India in the first decade of the new millennium is in the enviable position of maintaining high levels of economic growth. Still it continues to be home to millions and millions of poor people, women, men, youth, and children-who suffer high levels of malnutrition and hunger. Poverty in India is still rampant despite an impressive economic growth. An estimated 250 million people are below the poverty line and approximately 75 per cent of them are in the rural areas. In general, poverty can be defined as a situation when people are unable to satisfy the basic needs of life. The definition and methods of measuring poverty differs from country to country. According to the definition by Planning Commission of India, poverty line is drawn with an intake of 2400 calories in rural areas and 2100 calories in urban areas. If a person is unable to get that much minimum level of calories, then he/she is considered as being below poverty line.

What are human rights? ‘Human rights’ is a phrase that is thrown around, but what does it mean and what are the fundamental human rights? The idea that humans have rights is centred on the belief that by being human, you are entitled to certain legal, moral and natural privileges. Some of the most important and basic are a right to food, shelter, peaceful governance, education and human security in the case of conflict or emergency. The rights of women and children are also especially important, with women and children in developing countries generally being the most disadvantaged groups.

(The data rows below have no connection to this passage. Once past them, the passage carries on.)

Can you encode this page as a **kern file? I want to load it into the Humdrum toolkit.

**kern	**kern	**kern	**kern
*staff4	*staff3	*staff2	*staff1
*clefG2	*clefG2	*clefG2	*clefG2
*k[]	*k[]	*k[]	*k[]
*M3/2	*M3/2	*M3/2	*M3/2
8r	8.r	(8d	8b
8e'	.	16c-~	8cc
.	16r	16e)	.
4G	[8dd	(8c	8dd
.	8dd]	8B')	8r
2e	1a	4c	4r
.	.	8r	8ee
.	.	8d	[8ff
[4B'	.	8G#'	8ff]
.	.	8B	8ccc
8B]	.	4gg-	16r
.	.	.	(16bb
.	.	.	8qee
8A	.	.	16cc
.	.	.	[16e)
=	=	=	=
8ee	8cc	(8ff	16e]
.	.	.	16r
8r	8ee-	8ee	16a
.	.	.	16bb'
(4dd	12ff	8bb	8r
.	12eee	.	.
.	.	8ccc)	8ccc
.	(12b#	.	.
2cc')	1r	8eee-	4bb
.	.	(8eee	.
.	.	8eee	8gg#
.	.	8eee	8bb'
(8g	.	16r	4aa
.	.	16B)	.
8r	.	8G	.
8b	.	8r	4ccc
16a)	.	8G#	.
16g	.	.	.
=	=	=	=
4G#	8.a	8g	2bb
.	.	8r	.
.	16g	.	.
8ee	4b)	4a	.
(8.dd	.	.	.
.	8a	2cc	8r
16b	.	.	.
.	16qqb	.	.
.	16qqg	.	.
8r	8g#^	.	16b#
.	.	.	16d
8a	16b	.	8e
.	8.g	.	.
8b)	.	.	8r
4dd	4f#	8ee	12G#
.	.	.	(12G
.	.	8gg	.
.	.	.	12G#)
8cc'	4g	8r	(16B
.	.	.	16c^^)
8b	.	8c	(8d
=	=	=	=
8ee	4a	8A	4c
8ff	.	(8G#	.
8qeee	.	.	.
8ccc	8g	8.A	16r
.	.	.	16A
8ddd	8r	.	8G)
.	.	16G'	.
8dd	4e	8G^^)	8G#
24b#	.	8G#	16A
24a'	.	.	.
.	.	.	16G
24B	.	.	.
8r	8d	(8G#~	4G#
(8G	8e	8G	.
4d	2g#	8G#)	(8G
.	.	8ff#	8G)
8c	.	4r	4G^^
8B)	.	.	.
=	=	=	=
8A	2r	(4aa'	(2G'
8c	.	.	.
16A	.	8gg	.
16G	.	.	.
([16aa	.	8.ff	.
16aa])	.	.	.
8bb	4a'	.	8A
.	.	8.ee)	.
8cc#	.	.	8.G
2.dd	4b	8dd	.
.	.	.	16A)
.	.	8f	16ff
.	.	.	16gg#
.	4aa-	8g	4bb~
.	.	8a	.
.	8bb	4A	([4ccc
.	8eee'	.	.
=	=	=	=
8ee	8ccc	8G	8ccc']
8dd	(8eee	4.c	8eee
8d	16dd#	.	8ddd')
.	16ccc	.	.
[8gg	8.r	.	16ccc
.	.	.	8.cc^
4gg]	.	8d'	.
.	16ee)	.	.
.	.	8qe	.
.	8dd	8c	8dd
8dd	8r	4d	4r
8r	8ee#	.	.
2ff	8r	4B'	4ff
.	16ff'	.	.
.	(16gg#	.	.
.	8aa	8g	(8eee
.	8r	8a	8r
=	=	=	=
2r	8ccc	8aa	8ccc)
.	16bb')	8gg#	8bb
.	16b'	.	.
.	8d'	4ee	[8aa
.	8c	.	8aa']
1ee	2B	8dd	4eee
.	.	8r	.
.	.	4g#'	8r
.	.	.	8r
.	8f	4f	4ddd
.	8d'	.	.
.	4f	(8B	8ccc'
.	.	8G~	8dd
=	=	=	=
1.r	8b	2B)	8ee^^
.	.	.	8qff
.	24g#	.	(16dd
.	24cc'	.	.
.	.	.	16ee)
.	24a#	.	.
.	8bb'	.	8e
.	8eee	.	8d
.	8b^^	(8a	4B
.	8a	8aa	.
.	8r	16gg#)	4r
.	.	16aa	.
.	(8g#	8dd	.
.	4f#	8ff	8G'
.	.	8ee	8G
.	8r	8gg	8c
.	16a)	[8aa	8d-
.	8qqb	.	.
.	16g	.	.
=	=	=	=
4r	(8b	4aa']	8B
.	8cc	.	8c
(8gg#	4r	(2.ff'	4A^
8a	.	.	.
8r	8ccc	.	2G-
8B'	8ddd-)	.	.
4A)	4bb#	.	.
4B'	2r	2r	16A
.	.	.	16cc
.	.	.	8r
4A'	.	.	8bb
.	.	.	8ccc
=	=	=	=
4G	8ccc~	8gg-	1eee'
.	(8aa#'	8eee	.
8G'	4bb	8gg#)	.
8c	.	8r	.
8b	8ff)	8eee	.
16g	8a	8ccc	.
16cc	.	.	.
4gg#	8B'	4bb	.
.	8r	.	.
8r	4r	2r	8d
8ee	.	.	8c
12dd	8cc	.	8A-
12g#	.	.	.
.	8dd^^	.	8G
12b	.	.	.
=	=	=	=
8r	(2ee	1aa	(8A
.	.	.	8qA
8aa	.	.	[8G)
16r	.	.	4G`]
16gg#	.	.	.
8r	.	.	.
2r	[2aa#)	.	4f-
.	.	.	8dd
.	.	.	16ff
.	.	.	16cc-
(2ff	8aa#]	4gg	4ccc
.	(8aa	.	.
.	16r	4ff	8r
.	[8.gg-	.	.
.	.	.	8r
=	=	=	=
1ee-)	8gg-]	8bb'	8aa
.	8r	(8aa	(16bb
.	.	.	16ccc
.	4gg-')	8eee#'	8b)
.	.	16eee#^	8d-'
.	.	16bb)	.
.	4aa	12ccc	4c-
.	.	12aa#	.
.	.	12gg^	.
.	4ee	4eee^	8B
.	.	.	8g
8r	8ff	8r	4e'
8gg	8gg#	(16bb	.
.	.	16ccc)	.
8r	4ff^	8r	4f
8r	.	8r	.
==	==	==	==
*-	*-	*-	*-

When did the movement emerge? The movement emerged in the 1970s following the atrocities of war in the 20th century and particularly the genocide that characterised World War II. While the concept of human rights and liberties dates back to Classical Greek times, what is referred to the humanitarian movement and the official declaration of human rights was an aftermath of these events in which so many suffered.

How do aid organisations take a rights based approach? Aid organisations that are concerned with fighting poverty and the lack of human rights in the developing world do so by making disadvantaged people aware of their rights and helping to secure them. Through food, education and health initiatives, these organisations aim to the resources available to them in the developed world to help secure them and create communities that can continue to maintain these rights for themselves. An example of a rights based initiative is a child sponsorship program.

According to UNICEF, at least 80 percent of the world’s population lives on less than $10 a day. In parts of Africa, that figure drops to just $1 a day. Nearly half the world’s 2.2 billion children live in poverty. Of those, 24,000 die each day because of sickness or starvation. In some of the poorest countries, one in five children dies before age 5.

We in the West are much more fortunate. Few of us have ever known real hunger or deprivation. We have our own sorrows and difficulties, but, thank God, we (and our children) more often than not have food, clean water, shelter and medicine.

Also, in this “global village” of ours, don’t we have a collective responsibility to support those most in need? At the first Human Solidarity Day in December 2006, U.N. officials pointed out that not only should everyone be joining together to help the poorest people but we should also find ways to break the poverty cycle.

Crucially, every little bit helps. Every cent adds up. Every action spreads a little ripple. Every prayer is heard. We can each act as advocates for those little ones without a voice. We can demand more effective political action. We can learn more about the causes of world poverty and how it is best addressed. We can donate, raise funds, and support both our church groups and international support groups. We can make a very real difference to an individual child through child sponsorship. A child can be fed, made well and educated through our personalefforts.

And we can tell others within our sphere of influence that child poverty isn’t someone else’s problem. It’s ours, too. And we can make a difference.

I shall leave you with this one last thought. I have heard this said several times recently, if everyone in the western world gave one $ 1 each poverty would be eradicated.